● **What is asked**
Please sum up the forum post below in two sentences.
# START OF Selection
0

im trying to find out the number of different words of a text in a file, using dynamic memory allocation. however, i dont get the right results. the text can contain punctuation. the program is below:

#include <stdio.h>
#include <stdlib.h>
#include <string.h>

int different_words(FILE *fp);

int main(int argc, char *argv[]) {

    FILE *fp;

    different_words(fp);
    return 0;
}

int different_words(FILE *fp) {

    int i,j,ic=0,sum=0,sum2=0;
    char d[100];
    char **A;

    fp=fopen("file.txt","rt");
    if ((fp = fopen("file.txt", "rt"))== NULL) { //opening the file
        printf("cannot read file\n");
        exit(1);
    }
    while (fscanf(fp,"%s",&d)!=EOF)
        sum++;
    A=(char**)malloc(sum*sizeof(char*)); //allocate memory for all the words 
    if (A==NULL) {
        fclose(fp);
        return 0;
    }
    rewind(fp);
    while(fscanf(fp,"%s",&d)!=EOF){
        if (strchr("!?.,:",d[strlen(d)-1])==0) //edit
            A[ic]=(char*)malloc(strlen(d)+1); 
        else 
            A[ic]=(char*)malloc(strlen(d));
        if (A[ic]==NULL) {
            fclose(fp);
            return 0;
        }
        if (strchr("!?.,:",d[strlen(d)-1])!=0)
            for (j=0;j<=strlen(d)-2;j++)
                A[ic][j]=d[j];
        else
            strcpy(A[ic],d);
        if (++ic==sum)
            break;
    }
    for (i=0;i<sum;i++){
        for (j=0;j<i;j++){
                if (strcmp(A[i],A[j])==0)
# END OF Selection
# START OF Data rows
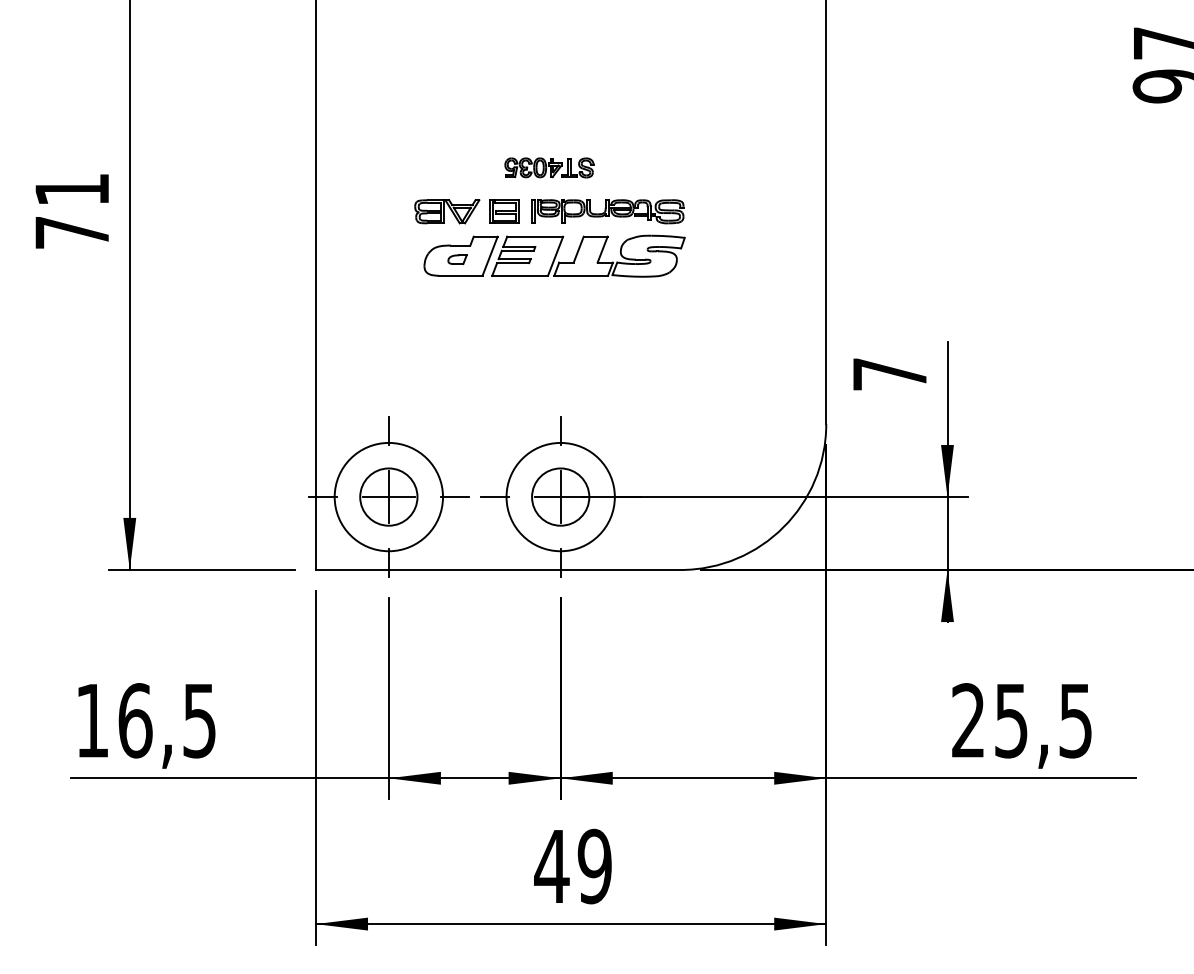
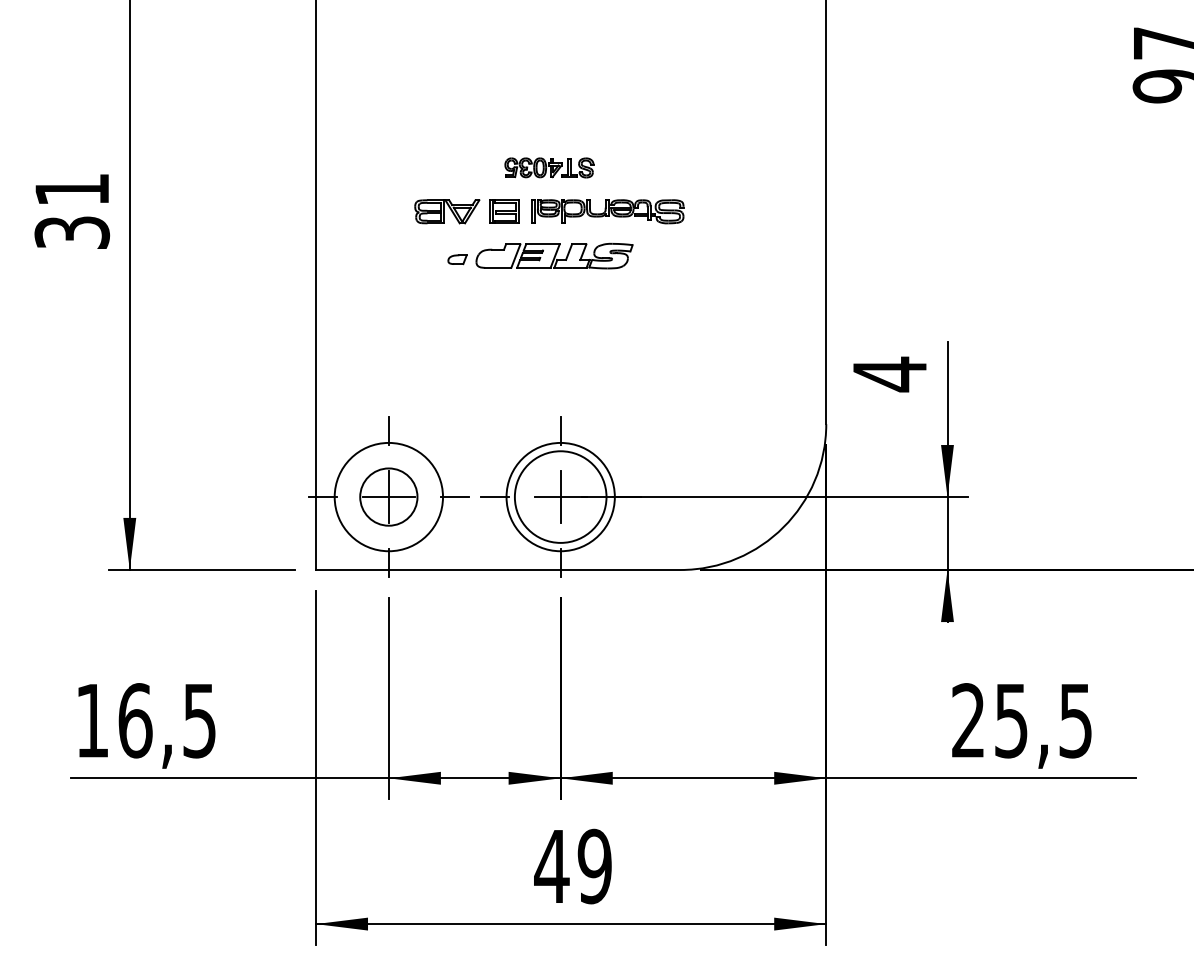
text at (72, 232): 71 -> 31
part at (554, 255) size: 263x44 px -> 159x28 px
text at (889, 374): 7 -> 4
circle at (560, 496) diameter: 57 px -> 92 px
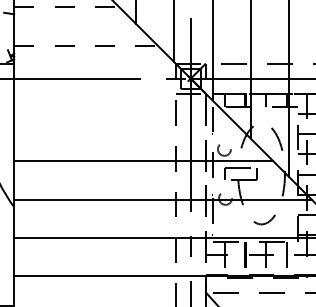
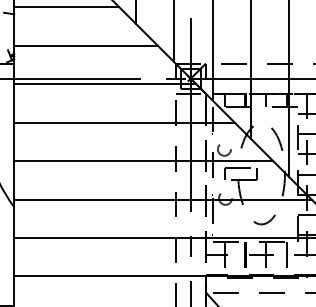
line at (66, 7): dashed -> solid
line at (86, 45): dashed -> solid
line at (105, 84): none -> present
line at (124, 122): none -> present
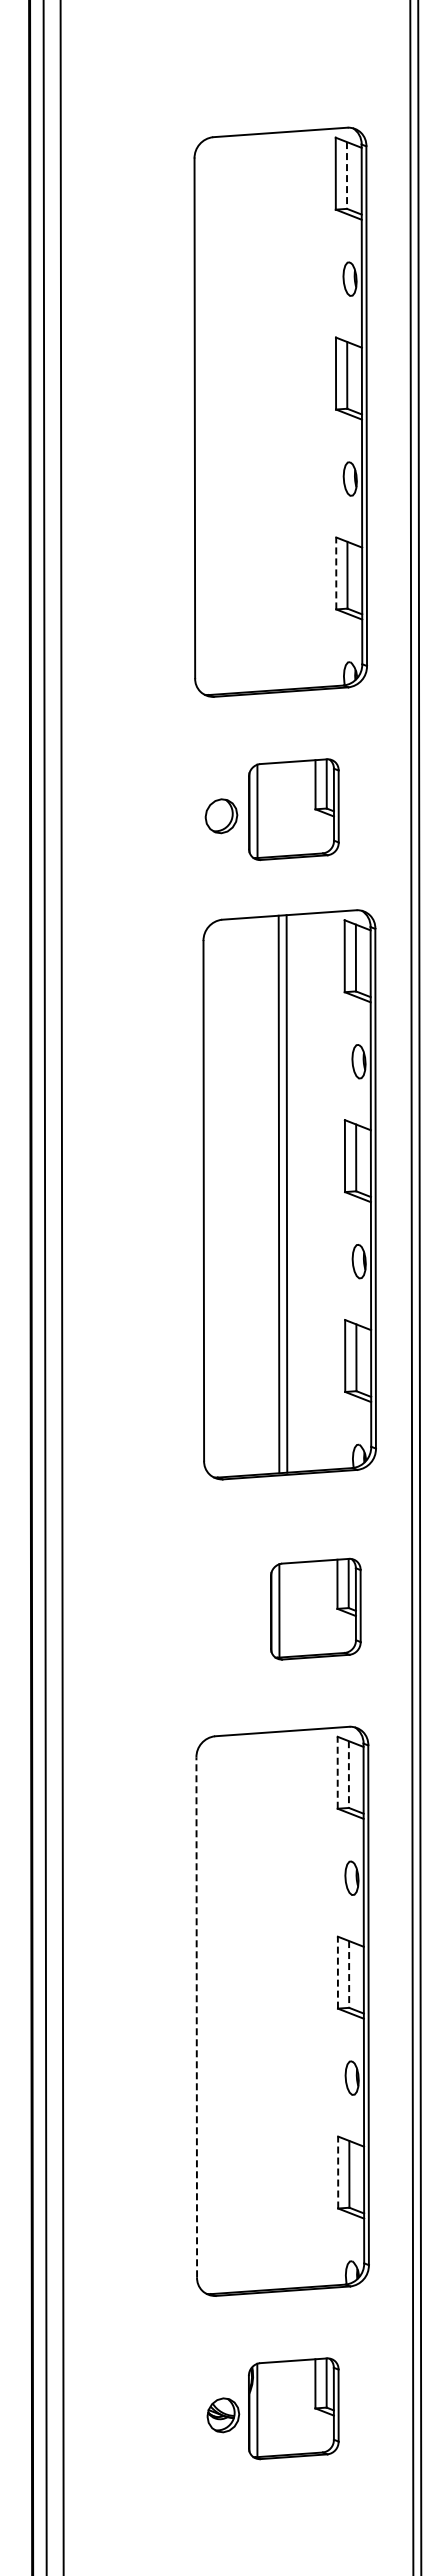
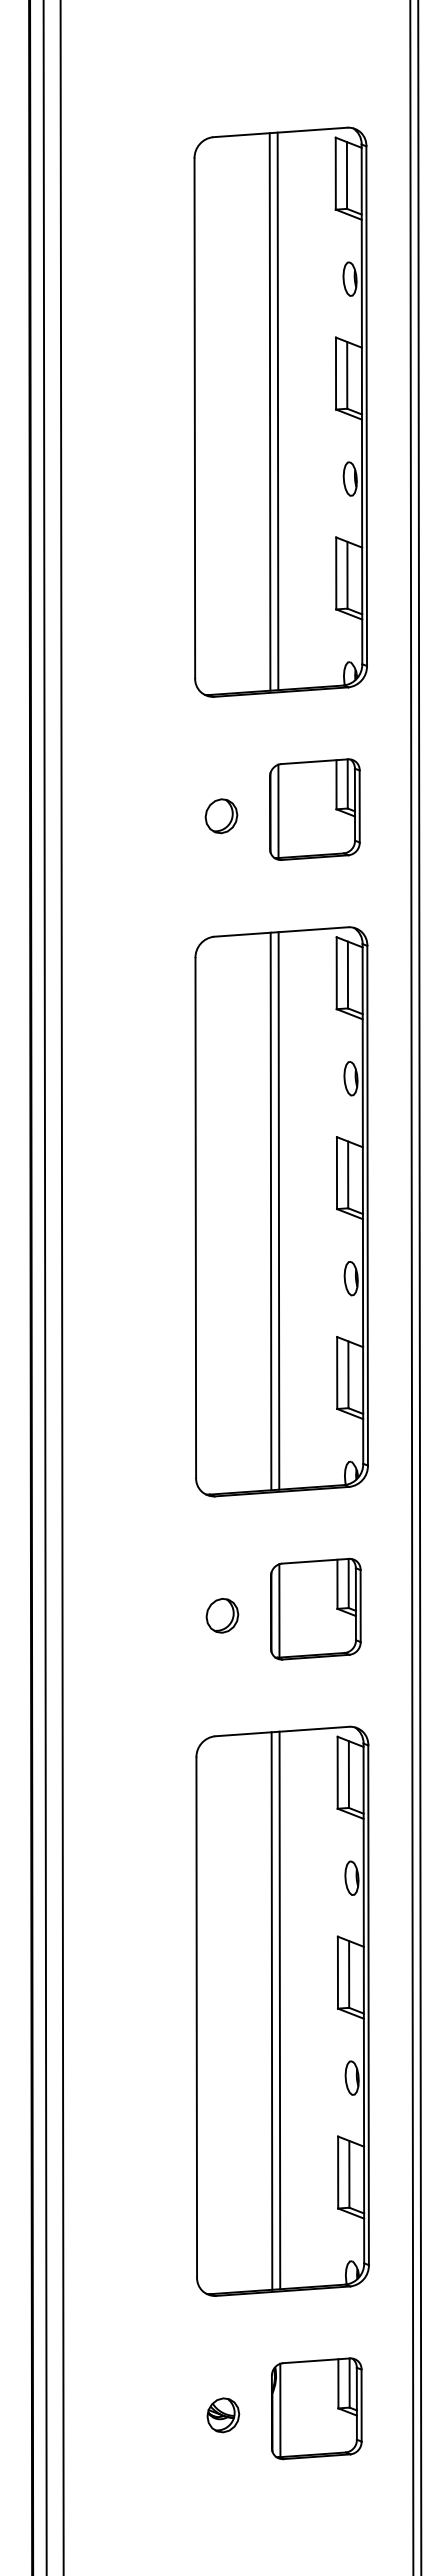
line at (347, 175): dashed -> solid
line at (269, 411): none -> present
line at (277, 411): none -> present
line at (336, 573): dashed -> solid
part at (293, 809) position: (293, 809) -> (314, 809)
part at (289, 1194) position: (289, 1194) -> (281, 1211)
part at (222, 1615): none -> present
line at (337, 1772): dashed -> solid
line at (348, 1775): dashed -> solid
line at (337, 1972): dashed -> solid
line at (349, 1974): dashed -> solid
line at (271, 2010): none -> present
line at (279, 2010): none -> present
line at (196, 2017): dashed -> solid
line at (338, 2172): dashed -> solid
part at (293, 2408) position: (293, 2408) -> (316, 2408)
# END OF Data rows
● **Solution to the problem**
The poster is trying to count the different words of a text in a file using dynamic memory allocation but doesn't get the right results, and the text can contain punctuation. The program counts the words in the file, allocates memory for all of them, copies each word while leaving off a final "!", "?", ".", "," or ":", and then compares the words with strcmp.